Capitolo 1

13.3K 481 986
                                    

Senza un tetto

Quindici anni dopo.


Ero una codarda.

Emma poteva essere ancora nel buio della notte, a cercare il volto di suo padre tra quello di tanti altri disperati che non avevano più un posto in cui tornare, mentre io me ne stavo al caldo senza il coraggio di dormire.

Il divorzio da mia madre lo ha reso debole, dipendente dall'alcol, per questo è stato licenziato, e non ha più potuto sostenere le spese della nuova casa. A volte l'amore è solo un'idea che viene sostituita da un'altra, e quando è così, può fare davvero male.

Non se lo meritava.

In cinque anni di lavoro insieme presso uno dei negozi di fiori più famosi di Firenze, La Bottega dei Profumi, nonché rinomata caffetteria del centro, Emma mi aveva sempre mostrato il suo lato più espansivo e altruista.

Mi aveva protetta le prime volte in cui mi era capitato di sbagliare gli accostamenti di colori e di profumi delle composizioni, prendendosi davanti a sua madre, nostro capo, colpe che non erano sue.

Mi aveva aiutata a creare bouquet diversi per ogni occasione, e a servire i clienti ai tavoli con la gentilezza e l'eleganza che solo lei, figlia di un insegnante e di una fioraia, poteva avere.

Il suo sorriso delicato mi apparve dietro le palpebre chiuse, uno spiraglio di luce, spento subito dopo dal rimpianto di non aver fatto abbastanza per proteggerlo.

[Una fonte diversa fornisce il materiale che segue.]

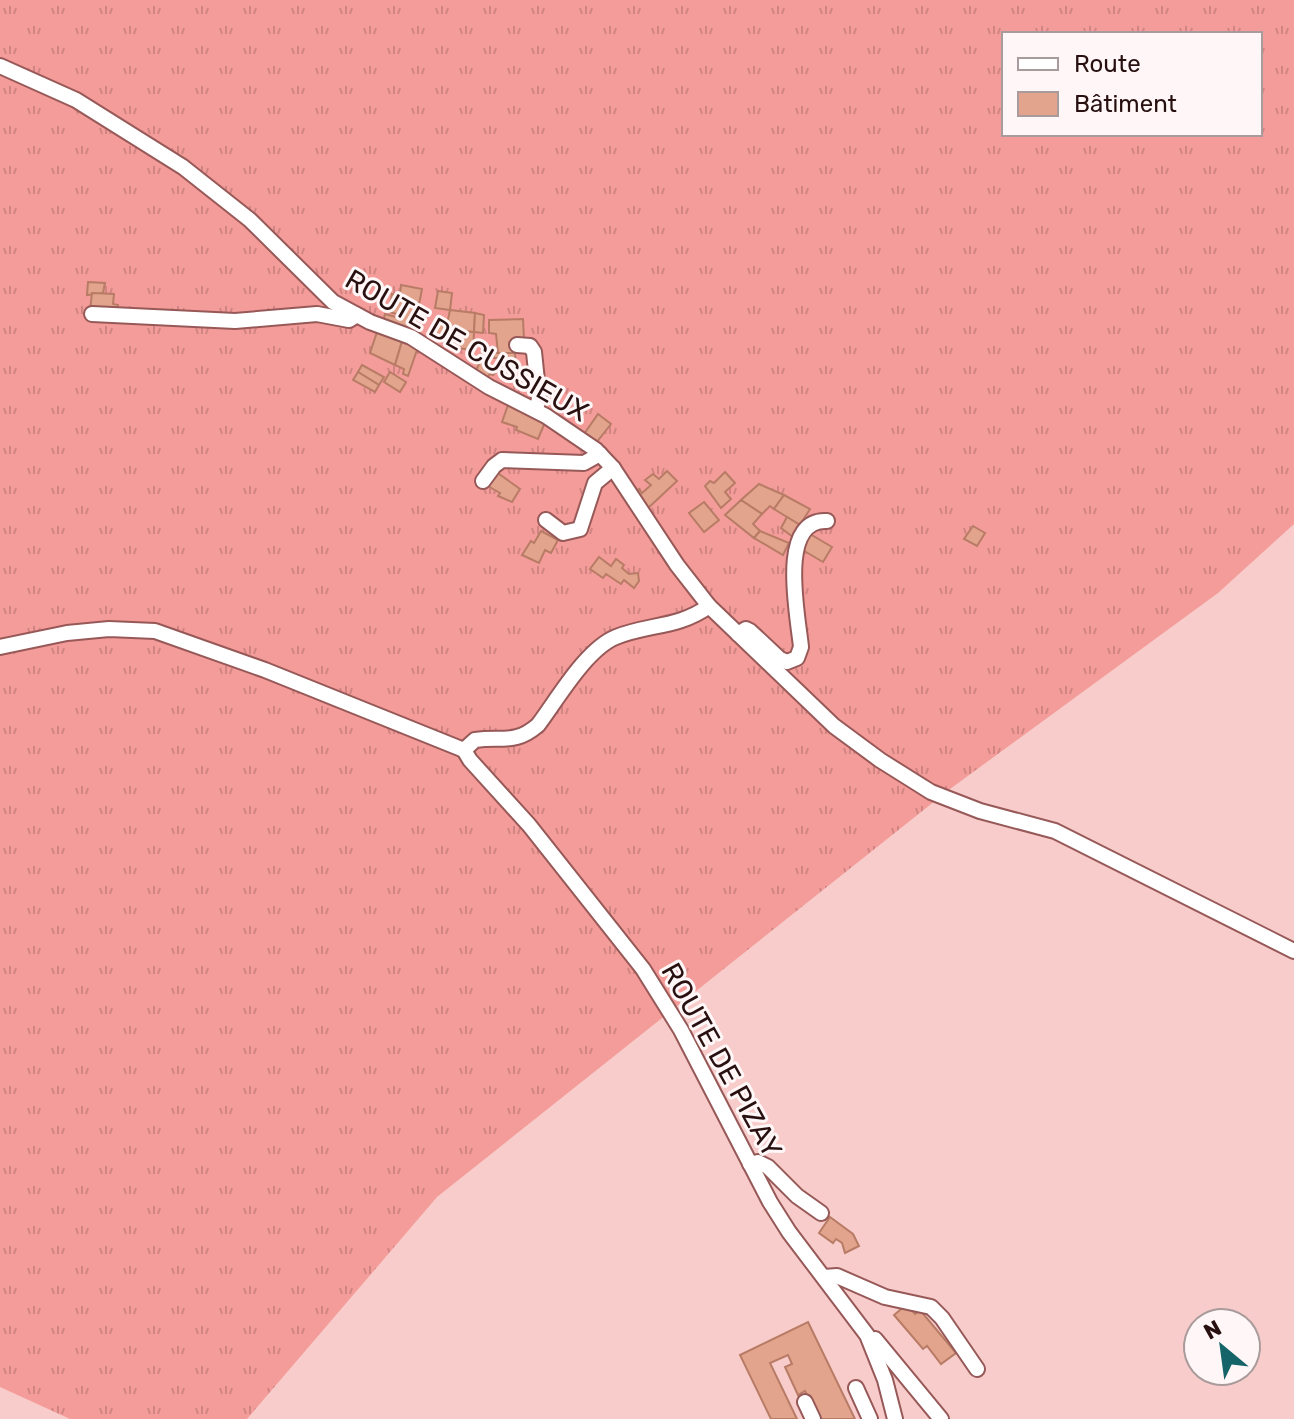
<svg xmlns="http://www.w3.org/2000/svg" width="1294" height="1419" viewBox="0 0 1294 1419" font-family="Rubik,sans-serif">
  <defs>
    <pattern id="grass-tufts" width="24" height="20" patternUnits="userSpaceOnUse" patternTransform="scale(2)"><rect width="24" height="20" fill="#f49c99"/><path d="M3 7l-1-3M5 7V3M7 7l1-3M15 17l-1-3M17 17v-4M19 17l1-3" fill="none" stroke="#d18583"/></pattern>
  </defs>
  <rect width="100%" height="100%" fill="#f7ccca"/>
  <!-- grass -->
  <path fill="url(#grass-tufts)" fill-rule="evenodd" d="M0,0H1294V524L1218,593L950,789L437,1197L247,1419H70L0,1387ZM1004,34H1260V134H1004Z"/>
  <!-- building -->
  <g fill="#e2a48c" stroke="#b87c66" stroke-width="2">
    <polygon points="88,282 105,283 103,293 87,295"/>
    <polygon points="401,285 422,289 414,331 383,322 385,314 396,317 397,314 389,312 392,294 400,296"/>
    <polygon points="438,291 452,293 450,310 435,308"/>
    <polygon points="92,293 114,294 113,304 118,305 117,312 90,311"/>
    <polygon points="450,310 475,313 474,332 458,331 458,333 452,332 449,335 445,334"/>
    <polygon points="475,313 484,315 483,333 474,332"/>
    <polygon points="523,319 524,339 514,339 515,353 498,353 496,334 489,333 489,320"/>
    <polygon points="436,322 447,324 445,338 433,336"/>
    <polygon points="378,329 403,338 395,365 370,353"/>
    <polygon points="458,331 474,332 473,350 449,347 450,341 457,341"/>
    <polygon points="403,338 418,347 408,376 403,374 404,369 395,365"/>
    <polygon points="493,353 515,353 516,367 500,367 498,358 494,358"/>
    <polygon points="480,362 486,366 497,371 493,375 490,374 486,380 474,374"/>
    <polygon points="362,365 384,377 379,385 358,372"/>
    <polygon points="358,372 379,385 375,392 353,380"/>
    <polygon points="390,372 406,382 400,392 384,382"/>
    <polygon points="508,405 546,420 538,439 516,430 517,427 502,422"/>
    <polygon points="598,414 611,424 596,443 584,434"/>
    <polygon points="495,471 520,489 512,502 498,496 500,493 486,485"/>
    <polygon points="667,471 677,481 646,510 635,493 639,489 642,493 651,485 645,480 653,474 659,479"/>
    <polygon points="725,472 735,483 725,492 731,499 721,508 705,486 710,481 714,483"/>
    <polygon points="759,484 784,495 774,509 770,506 762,514 741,500"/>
    <polygon points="784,495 810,509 800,525 774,509"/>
    <polygon points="741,500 762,514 753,524 760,531 754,538 725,515"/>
    <polygon points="704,502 719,520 704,532 689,513"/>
    <polygon points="787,517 800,525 793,537 781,528"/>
    <polygon points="973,526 985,533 977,546 964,539"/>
    <polygon points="541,531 558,540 551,553 545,550 539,563 522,555 531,541 534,543"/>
    <polygon points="760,531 789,543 783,555 754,538"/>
    <polygon points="810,534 832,547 823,562 801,549"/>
    <polygon points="599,557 611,566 616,559 624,565 622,568 629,574 638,573 639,581 634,588 624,580 621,584 606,574 603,578 590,569"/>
    <polygon points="830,1217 853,1234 859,1246 845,1253 842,1243 836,1239 833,1243 819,1233"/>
    <polygon points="907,1304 915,1314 920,1310 956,1353 941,1364 927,1346 923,1349 894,1315"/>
    <polygon points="808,1322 855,1419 818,1419 805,1391 798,1395 785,1367 792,1364 788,1355 770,1363 797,1419 771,1419 740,1355"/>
  </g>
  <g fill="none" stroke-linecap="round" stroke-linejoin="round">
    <!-- minor casing -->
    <g stroke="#975958" stroke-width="18">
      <g id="minor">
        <polyline points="0,66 76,100 183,167 250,220 333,302 370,322 411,337 489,387 546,416 596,450 613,468 677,565 709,606 834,726 880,760 931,792 980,811 1055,831 1294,951"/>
        <polyline points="92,314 235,321 317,314 349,320 357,315"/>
        <polyline points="517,345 530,346 534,352 539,400 535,410"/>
        <polyline points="483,481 494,466 502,460 584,463 600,454"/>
        <polyline points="546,520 563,533 580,529 595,483 613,468"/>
        <path d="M738,634L746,629L750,631L780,659L787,662L797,658L801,647C798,616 777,518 827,521"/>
        <polyline points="0,647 67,633 109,629 155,631 265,670 464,750"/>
        <polyline points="464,750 470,760 529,825 643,969 681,1030 770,1202 789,1232 867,1335 885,1380 895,1419"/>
        <path d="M464,750L475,740C502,736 515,745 538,725C557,700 586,649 616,637C648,624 679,628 709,606"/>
        <polyline points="750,1164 758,1162 768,1167 797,1196 821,1213"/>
        <polyline points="824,1277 837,1276 885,1297 931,1307 942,1318 977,1369"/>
        <polyline points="875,1339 941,1419"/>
        <polyline points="856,1388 870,1419"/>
        <polyline points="805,1402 813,1419"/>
      </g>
    </g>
    <!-- minor -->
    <use href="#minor" stroke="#fff" stroke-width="14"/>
  </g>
  <g text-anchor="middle" stroke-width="6" stroke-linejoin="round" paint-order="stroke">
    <!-- street labels -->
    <g font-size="28" fill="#281010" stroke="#fff7f7">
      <text transform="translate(467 345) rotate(30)" y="10">ROUTE DE CUSSIEUX</text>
      <text transform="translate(722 1060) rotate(61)" y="10">ROUTE DE PIZAY</text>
    </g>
  </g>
  <!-- legend -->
  <rect x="1002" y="32" width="260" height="104" fill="#fff7f7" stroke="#a99b9b" stroke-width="2"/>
  <rect x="1018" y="58" width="40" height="12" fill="#ffffff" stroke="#a99b9b" stroke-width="2"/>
  <text x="1074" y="72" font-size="24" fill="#281010">Route</text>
  <rect x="1018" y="92" width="40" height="24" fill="#e2a48c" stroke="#a99b9b" stroke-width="2"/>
  <text x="1074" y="112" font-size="24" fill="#281010">Bâtiment</text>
  <!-- north arrow -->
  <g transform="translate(1222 1347) rotate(331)"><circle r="38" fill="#fff7f7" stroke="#a99b9b" stroke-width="2"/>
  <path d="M0-6L14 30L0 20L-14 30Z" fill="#156469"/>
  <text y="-12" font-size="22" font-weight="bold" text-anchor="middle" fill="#281010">N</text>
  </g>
</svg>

Mi scoprii dalle lenzuola con un gesto secco, mettendomi seduta a gambe incrociate sul materasso. Ripensai a me, al sicuro in un letto comodo, poi a lei, e passandomi una mano tra i capelli castani, rabbrividii.

Chissà che cosa stava passando in queste ore, a vagare sola per le vie più povere e malfamate della città.

Lei, dolce come il fiore di ciliegio, che una volta aveva regalato di nascosto a una bambina vestita di stracci, prima di vederla fuggire in un vicolo tetro.

Noi, cresciute a Fiesole in due famiglie dove i soldi in venticinque anni non erano mai mancati, che cosa ne sapevamo di come era dover rovistare tra i cassonetti della spazzatura per sopravvivere?

Proprio niente.

Accesi la lampada che avevo sul comodino, un dono di mia nonna, e la stanza s'illuminò, come le stelle dorate di quell'orologio blu terso appeso al muro, scie di sogni notturni impigliati nelle loro punte, che ora sembravano in grado solo di ferire.

"Em, vorrei esserci anche io la prossima sera che lo andrai a trovare, se non hai qualcosa in contrario", le scrissi, finalmente, in un messaggio.

Ero una codarda, ma non volevo più esserlo.

«Un caffè macchiato al tavolo due, e un cappuccino con panna al tre.» mi ripeté la signora Berti, distogliendomi dal pensiero che la mia amica non si era ancora presentata quella mattina.

«Sua figlia sta bene?» m'informai, senza farmi scrupoli di sembrare invadente con la mia superiore su questioni familiari che la riguardavano. «Non è da lei saltare il lavoro.»

Lisa si fermò a guardare il vassoio arricchito di petali di rosa che stavo preparando dietro il bancone, argento e fucsia come base per servire tre clienti, e fece una smorfia.

«No, non sta bene.» disse, come se stesse facendo uno sforzo a rispondermi. «Ti prego di stringere i denti in sua assenza come stanno facendo i tuoi colleghi, e di decorare i vassoi nel modo più autunnale possibile.»